TEXT SEGMENT:
################

A razor
Here is a brown leather covered case with two compartments. It is sized to hold a steel razor with bone handle Two steel rivets hold the handle together and form swivel point. Scratched on the handle is the date ‘1604’, the name ‘Josh Cols’ and the number ‘2’.
Most men were regular visitors to their local barber-surgeon. As the name suggests, barber-surgeons offered two different kinds of services: the first, the usual hair-cutting, beard-trimming or shaving; the second, the more medically-inclined procedures such as blood-letting, teeth-pulling or treating of wounds.
A Sweet Bag
This bag or purse is made of silk satin. It is embroidered with foliage detail in vibrant yellows and greens, with silver spangles enhancing the border and background, and it is edged with tassels, two of which are acorn shaped. A long, seven colour plaited drawstring and cord is attached to the top, which perhaps allowed for the bag to be carried around the wrist or hung about the person, for maximum display. The bag dates from the late sixteenth century.
A high chair
The chair is made of ash and probably dates between 1580 and 1640. Its decoration includes a crest of alternating pinnacles and buttons.
A hat
This cap was discovered in an old house in East London. It is knitted with thick, reddish brown wool in stocking stitch. It has been felted, cut and re-sewn to make two overlapping brims, and blocked into its finished form. Excavations of late medieval and Renaissance artefacts have revealed a large number of similar caps. They were an important item of everyday clothing and are mentioned in a law called the Cappers Act of 1571. This decreed the type of headgear that every English resident over the age of six and below the rank of ‘gentleman’ should wear on Sundays and holidays. It specified ‘a cap of wool, thickened and dressed in England, made within this realm and only dressed and finished by some of the trade of cappers, upon pain to forfeit for every day of not wearing 3s. 4d’. The aim of this Act of Parliament was to protect the trade of cap-making.
A tobacco pipe
Clay tobacco pipe, found in London, 1600s.
Tobacco became fashionable in England in the 1570s. Clay tobacco pipes were the easiest way to smoke it. They were inexpensive and popular but easily broken. Shredded tobacco would have been placed in the bowl of the pipe and lit, and the smoke inhaled through the mouthpiece. When tobacco was first introduced it was expensive so this meant that pipe bowls were quite small. Tobacco became more available and cheaper as more and more tobacco plantations were established in the United States. Smokers could soon afford extra tobacco and so the bowls of the pipes became progressively larger.

################

MATERIAL SUPPLIED:
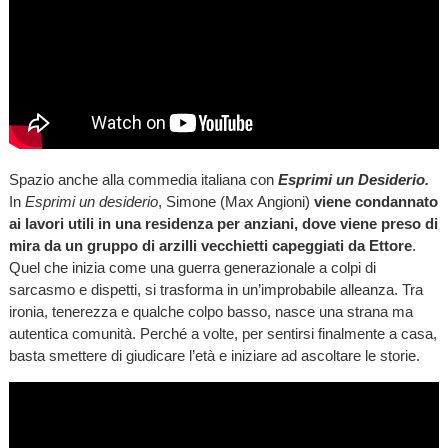
Spazio anche alla commedia italiana con
Esprimi un Desiderio.
In
Esprimi un desiderio
, Simone (Max Angioni)
viene condannato
ai lavori utili in una residenza per anziani, dove viene preso di
mira da un gruppo di arzilli vecchietti capeggiati da Ettore
.
Quel che inizia come una guerra generazionale a colpi di
sarcasmo e dispetti, si trasforma in un’improbabile alleanza. Tra
ironia, tenerezza e qualche colpo basso, nasce una strana ma
autentica comunità. Perché a volte, per sentirsi finalmente a casa,
basta smettere di giudicare l’età e iniziare ad ascoltare le storie.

################

Set down word for word the part of the text on everyday objects between "A Sweet Bag" and "pinnacles and buttons.", inclusive.

A Sweet Bag
This bag or purse is made of silk satin. It is embroidered with foliage detail in vibrant yellows and greens, with silver spangles enhancing the border and background, and it is edged with tassels, two of which are acorn shaped. A long, seven colour plaited drawstring and cord is attached to the top, which perhaps allowed for the bag to be carried around the wrist or hung about the person, for maximum display. The bag dates from the late sixteenth century.
A high chair
The chair is made of ash and probably dates between 1580 and 1640. Its decoration includes a crest of alternating pinnacles and buttons.